== Assignment A ==
Rewrite everything from "Wildfires fanned by" down to "the capital Algiers." in the article on the Algeria wildfires, switching "blistering temperatures" to "scorching heat".
== Assignment B ==
Proceed with the article on the Algeria wildfires, picking up right after its last sentence.

== Text for analysis ==
* * * * * * * * *
Algeria Wildfires Kill 42, Authorities Blame Arson

Algeria joins a string of countries to be hit by major blazes in recent weeks, including Greece, Turkey, Cyprus and the western United States.

Algeria Wildfires Kill 42, Authorities Blame Arson

Late Tuesday the death count stood at 25 soldiers and 17 civilians killed.

Algiers:

Wildfires fanned by blistering temperatures and tinder-dry conditions have killed at least 42 people in Algeria, authorities said on Tuesday, adding that the fires had criminal origins.

Late Tuesday the death count stood at 25 soldiers and 17 civilians killed.

Photographs posted on social media show huge walls of flame and billowing clouds of smoke towering over charred trees in the forested hills of the Kabylie region, east of the capital Algiers.

Algeria joins a string of countries to be hit by major blazes in recent weeks, including Greece, Turkey, Cyprus and the western United States.

President Abdelmadjid Tebboune tweeted his condolences for 25 soldiers killed as they worked to rescue people in the areas of Bejaiea and Tizi Ouzou, the epicentre of the blazes.

"It is with great sadness that I have learned of the martyrdom of 25 soldiers after they were successful in rescuing around 100 citizens from the flames in the mountains of Bejaiea and Tizi Ouzou," the president said.

The defence ministry said the actions of the soldiers had "saved 110 people -- men, women and children -- from the flames".

At least another 14 soldiers were injured to varying degrees.

Seventeen civilians died in the Tizi Ouzou and Setif area, Prime Minister Aimene Benabderrahmane said late Tuesday.

Earlier, the APS news agency gave a toll of 13 civilians killed.

State radio said three "arsonists" had been arrested in the northern district of Medea and another in Annaba, in relation to other fires.

More than 70 fires have broken out in 18 states across the north of the country, including 10 around Tizi Ouzou, one of the most populous cities in Kabylie.

An AFP photographer in Tizi Ouzou saw medics carrying away bodies of people killed in the fire.

Meteorologists said the temperature would hit 46 degrees Celsius (115 degrees Fahrenheit) on Tuesday in a North African country that is also struggling with severe water shortages.
* * * * * * * * *
[Items from a data source]
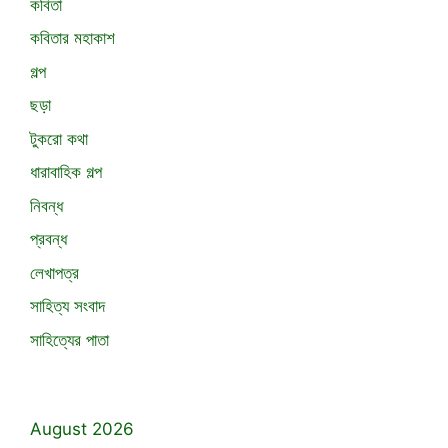
কবিতা
কবিতার মহাকাশ
গল্প
ছড়া
টুকরো কথা
ধারাবাহিক গল্প
নিবন্ধ
প্রবন্ধ
লেখাপত্র
সাহিত্য সংবাদ
সাহিত্যের পাতা
August 2026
* * * * * * * * *
== Output A ==
Wildfires fanned by scorching heat and tinder-dry conditions have killed at least 42 people in Algeria, authorities said on Tuesday, adding that the fires had criminal origins.

Late Tuesday the death count stood at 25 soldiers and 17 civilians killed.

Photographs posted on social media show huge walls of flame and billowing clouds of smoke towering over charred trees in the forested hills of the Kabylie region, east of the capital Algiers.

== Output B ==
Interior Minister Kamel Beldjoud, on a visit to Tizi Ouzou, told television that "50 fires starting at the same time is impossible. These fires are of criminal origin."

The civil protection directorate said 12 northern urban centres were hit by fires.

Arson suspected

Public radio reported the arrest of three suspected arsonists in Medea.

Arson has been blamed for several major fires in recent years in Algeria.

Last month, President Tebboune ordered a bill to stiffen punishments for starting a forest fire, with sentences of up to 30 years in prison -- and possible life imprisonment, if the fire results in death.

In July, three people were arrested on suspicion of starting fires that devastated 15 square kilometres (six square miles) of forest in the Aures mountains.

In 2020, nearly 440 square kilometres (170 square miles) of forest were destroyed by fire, and several people were arrested on suspicion of arson.

On Monday, the UN released a major report showing how the threat from global warming is even more acute than previously thought.

It highlighted how scientists are quantifying the extent to which human-induced warming increases the intensity and/or likelihood of a specific extreme weather event, such as a heatwave or a wildfire.

Climate change amplifies droughts, creating ideal conditions for wildfires to spread out of control and inflict unprecedented material and environmental damage.